> [EXERCISE DETAILS] In the listing below, locate the lines bearing the word "demonstrates". Copy every one of them.

> [COLLECTED MATERIAL]
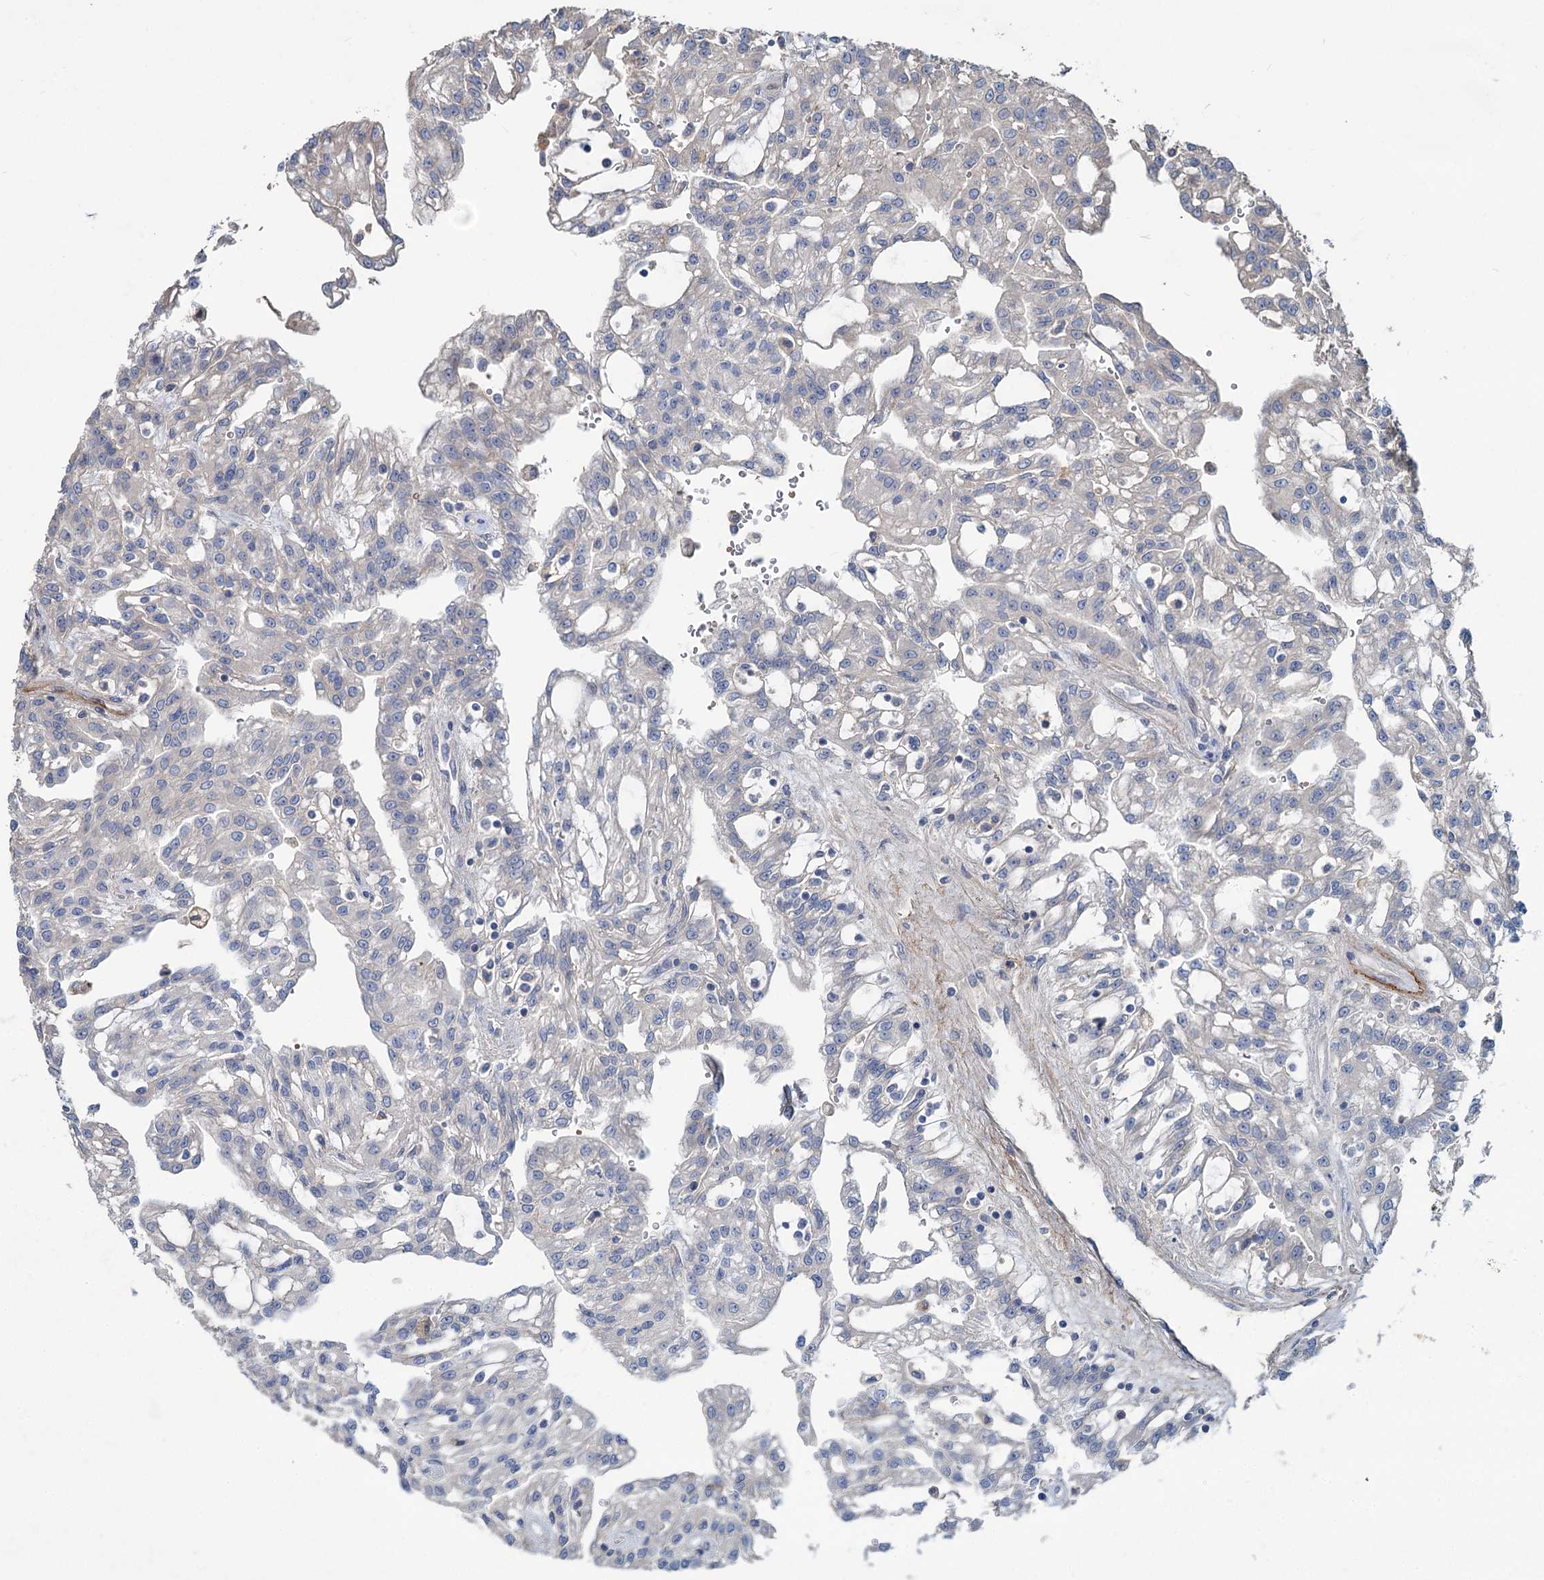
{"staining": {"intensity": "negative", "quantity": "none", "location": "none"}, "tissue": "renal cancer", "cell_type": "Tumor cells", "image_type": "cancer", "snomed": [{"axis": "morphology", "description": "Adenocarcinoma, NOS"}, {"axis": "topography", "description": "Kidney"}], "caption": "Immunohistochemistry (IHC) photomicrograph of human adenocarcinoma (renal) stained for a protein (brown), which shows no positivity in tumor cells. The staining is performed using DAB (3,3'-diaminobenzidine) brown chromogen with nuclei counter-stained in using hematoxylin.", "gene": "URAD", "patient": {"sex": "male", "age": 63}}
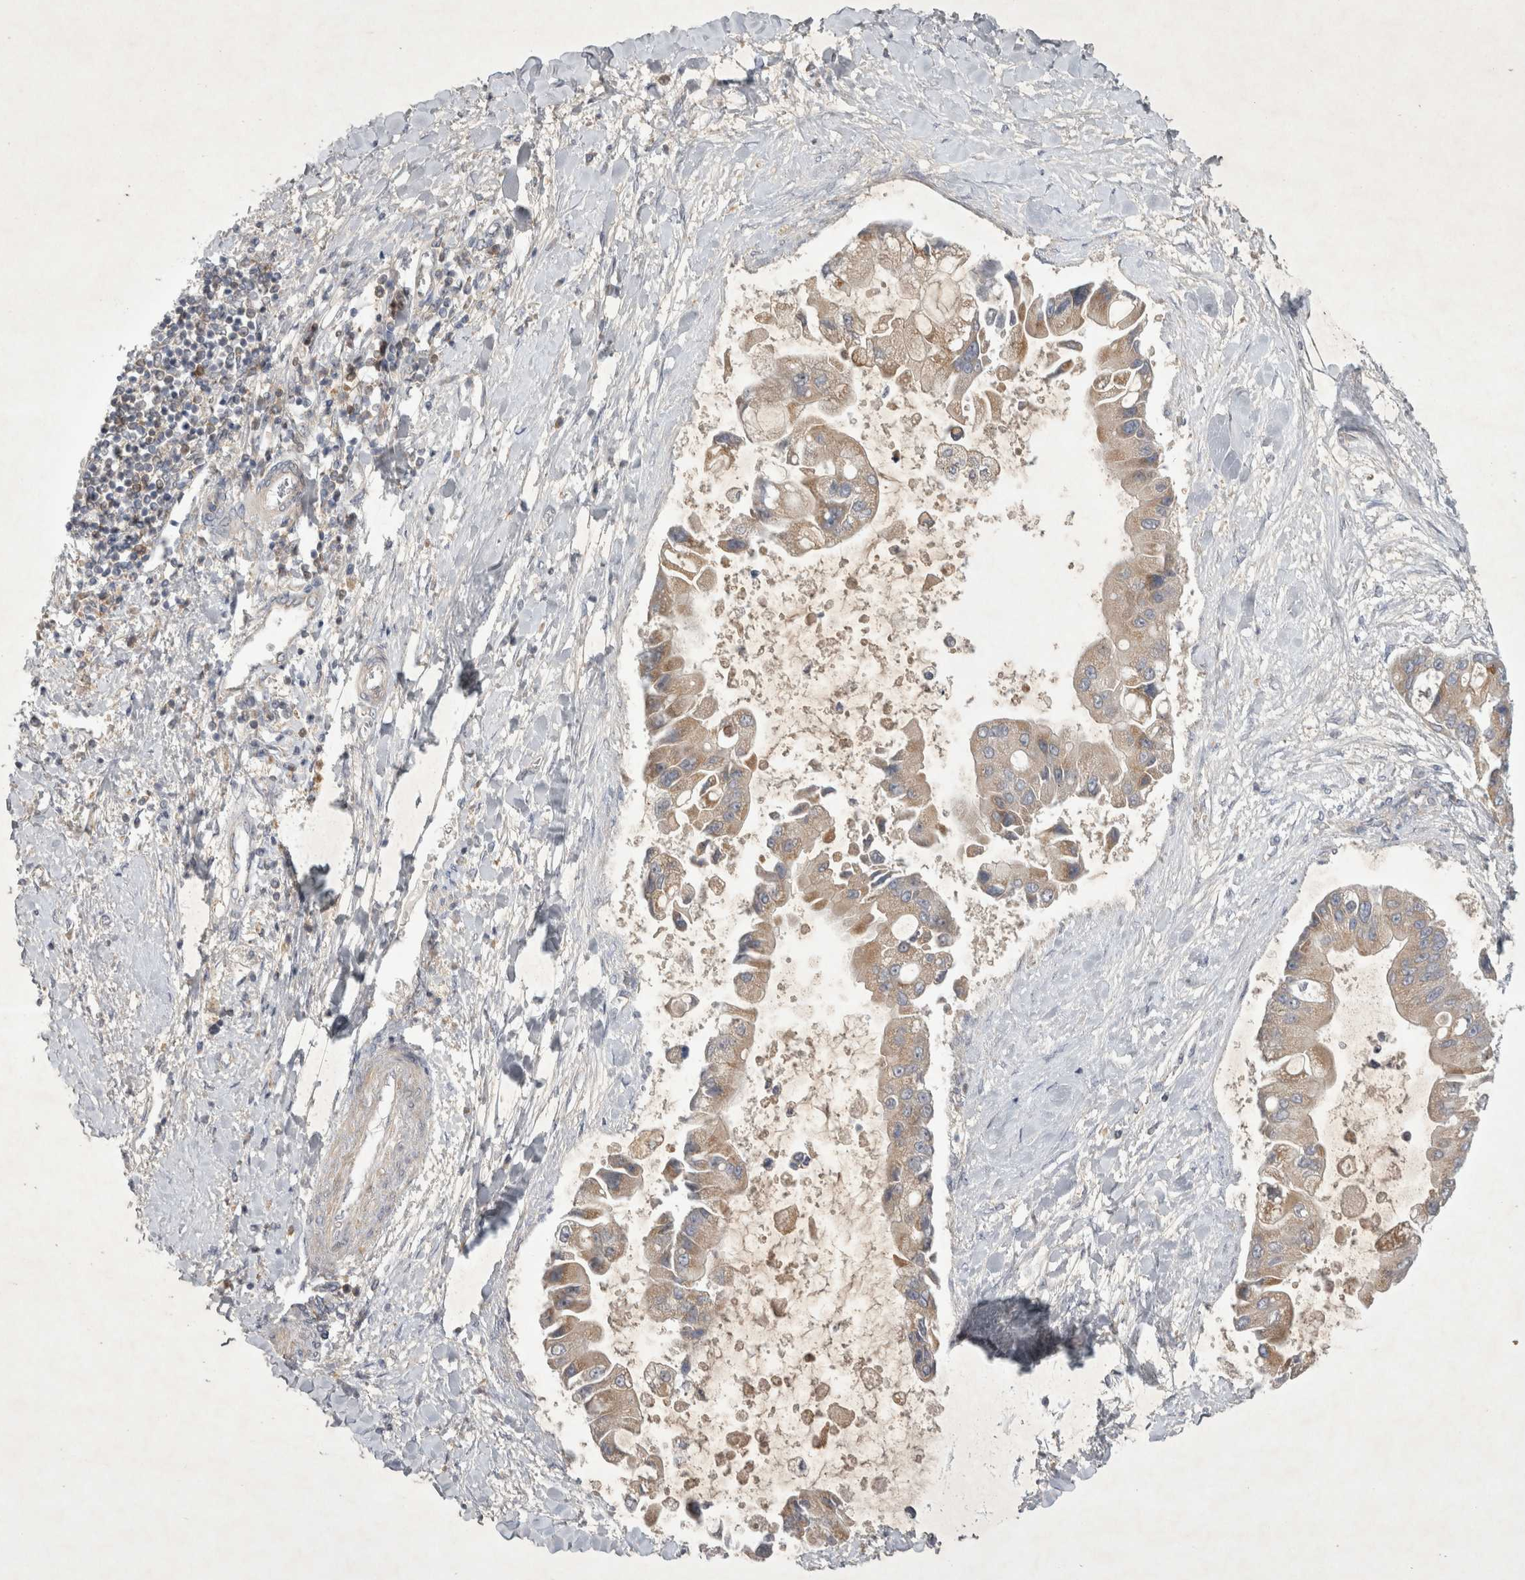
{"staining": {"intensity": "weak", "quantity": ">75%", "location": "cytoplasmic/membranous"}, "tissue": "liver cancer", "cell_type": "Tumor cells", "image_type": "cancer", "snomed": [{"axis": "morphology", "description": "Cholangiocarcinoma"}, {"axis": "topography", "description": "Liver"}], "caption": "Immunohistochemical staining of liver cancer (cholangiocarcinoma) demonstrates low levels of weak cytoplasmic/membranous expression in approximately >75% of tumor cells. (brown staining indicates protein expression, while blue staining denotes nuclei).", "gene": "SRD5A3", "patient": {"sex": "male", "age": 50}}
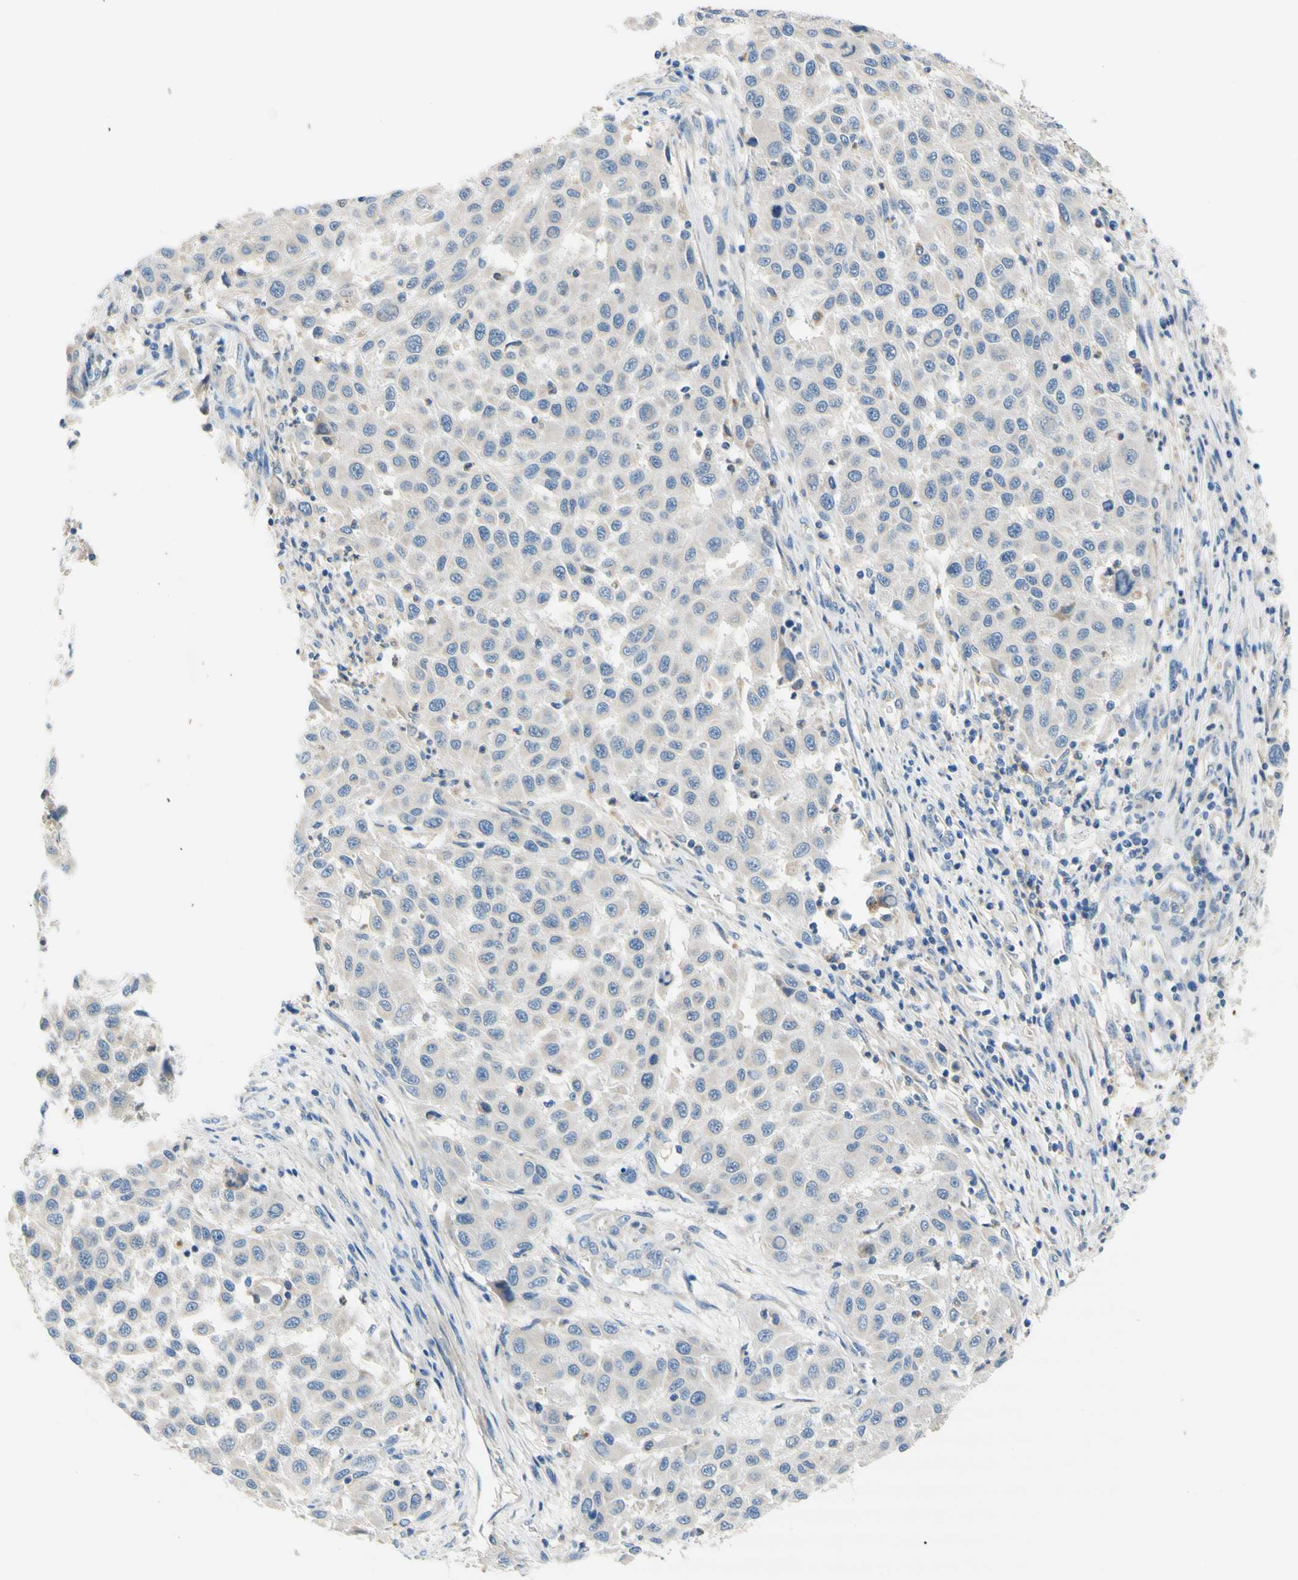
{"staining": {"intensity": "weak", "quantity": ">75%", "location": "cytoplasmic/membranous"}, "tissue": "melanoma", "cell_type": "Tumor cells", "image_type": "cancer", "snomed": [{"axis": "morphology", "description": "Malignant melanoma, Metastatic site"}, {"axis": "topography", "description": "Lymph node"}], "caption": "Immunohistochemical staining of malignant melanoma (metastatic site) demonstrates low levels of weak cytoplasmic/membranous protein positivity in about >75% of tumor cells.", "gene": "F3", "patient": {"sex": "male", "age": 61}}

> [ANSWER BOX]
{"staining": {"intensity": "weak", "quantity": ">75%", "location": "cytoplasmic/membranous"}, "tissue": "liver cancer", "cell_type": "Tumor cells", "image_type": "cancer", "snomed": [{"axis": "morphology", "description": "Cholangiocarcinoma"}, {"axis": "topography", "description": "Liver"}], "caption": "Immunohistochemical staining of liver cancer (cholangiocarcinoma) demonstrates low levels of weak cytoplasmic/membranous expression in approximately >75% of tumor cells. (brown staining indicates protein expression, while blue staining denotes nuclei).", "gene": "SRD5A3", "patient": {"sex": "male", "age": 50}}
{"staining": {"intensity": "weak", "quantity": ">75%", "location": "cytoplasmic/membranous"}, "tissue": "melanoma", "cell_type": "Tumor cells", "image_type": "cancer", "snomed": [{"axis": "morphology", "description": "Malignant melanoma, Metastatic site"}, {"axis": "topography", "description": "Lymph node"}], "caption": "Immunohistochemical staining of malignant melanoma (metastatic site) demonstrates low levels of weak cytoplasmic/membranous protein positivity in about >75% of tumor cells.", "gene": "F3", "patient": {"sex": "male", "age": 61}}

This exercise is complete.